** Begin PASSAGE **

In addition, the book offers numerous specific nuggets of information. It is interesting and important, for instance, to see that on average the Arab citizens of Israel are four times more likely to empathize with Jewish Holocaust victims than are Arabs in the six other countries polled: Egypt, Jordan, Saudi Arabia, Morocco, Lebanon, and the United Arab Emirates. Or that those Arabs' popular dislike of the United States derives mostly from a rejection of its policies rather than its values—and, more surprisingly, that this dislike actually has very little effect on Arab consumer preferences or behavior. Another important data point: On a weighted average, two-thirds of those in the six Arab countries polled would accept a two-state solution to the Palestinian-Israeli conflict; only one-quarter say the Arabs should keep fighting Israeli forever.
Equally surprising nuggets, but also plausible and useful, come from individual countries. In Saudi Arabia, the "most admired" foreign leader in 2011 was Saddam Hussein. In 2012 Egypt, two-thirds of those polled wanted Shari'a as the country's legal basis, but most (83 percent) preferred applying "the spirit of shari'ah but with adaptation to modern times"; just 17 percent opted to apply it literally, "including the penal code (hudud)."
One problem, however, is that other recent polls show dramatically different results for very similar questions. The latest Pew poll from Egypt, to cite but one case, shows that 88 percent of Muslims there favored the death penalty for apostasy.[1] This kind of discrepancy points to the problems in most contemporary Arab survey research—whether by Pew or Telhami.
The book suffers from scattered methodological omissions as well. The first is simply the failure to spell out several important procedural approaches. Were all these surveys true probability samples, or were some based on quota or even merely "convenience" samples? If the former, what precisely were the methods adopted in each case—multi-stage, stratified, geographic probability? Random walk? Household interview selection? Statistical/demographic weighting? If these were not all standard probability samples, how truly scientific or reliable are the resulting numbers? Regardless of sampling method, how much host government supervision, permission, or intimidation took place, which might have distorted the findings?
Some potentially revealing numbers are also missing from the narrative. For example, one poll cited produced the unlikely result, not replicated in others conducted by this reviewer, that Hugo Chavez was once the "most admired" foreign leader among Arabs. But did he get a rating of 60 percent, 20 percent, or some other percentage? It makes a big difference—and in this and other instances, there is no telling from the text.

** End PASSAGE **
** Begin ENTRIES SHOWN **

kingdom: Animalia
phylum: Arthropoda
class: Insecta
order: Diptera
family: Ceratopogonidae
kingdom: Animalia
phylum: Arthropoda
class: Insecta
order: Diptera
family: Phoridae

** End ENTRIES SHOWN **
** Begin ENTRIES SHOWN **

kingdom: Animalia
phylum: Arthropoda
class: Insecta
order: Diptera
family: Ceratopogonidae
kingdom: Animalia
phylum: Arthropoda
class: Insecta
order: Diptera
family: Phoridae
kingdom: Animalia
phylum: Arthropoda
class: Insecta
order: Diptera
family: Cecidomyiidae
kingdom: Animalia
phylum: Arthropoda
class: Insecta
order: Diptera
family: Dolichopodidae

** End ENTRIES SHOWN **

» TASK LIST:
**A.** In the review, who was the "most admired" foreign leader in Saudi Arabia in 2011?
**B.** Quote the part of the review that starts with "The book suffers" and goes on through "distorted the findings?".

» OUTPUTS FOR THE TASKS:
**A.** Saddam Hussein.

**B.**
The book suffers from scattered methodological omissions as well. The first is simply the failure to spell out several important procedural approaches. Were all these surveys true probability samples, or were some based on quota or even merely "convenience" samples? If the former, what precisely were the methods adopted in each case—multi-stage, stratified, geographic probability? Random walk? Household interview selection? Statistical/demographic weighting? If these were not all standard probability samples, how truly scientific or reliable are the resulting numbers? Regardless of sampling method, how much host government supervision, permission, or intimidation took place, which might have distorted the findings?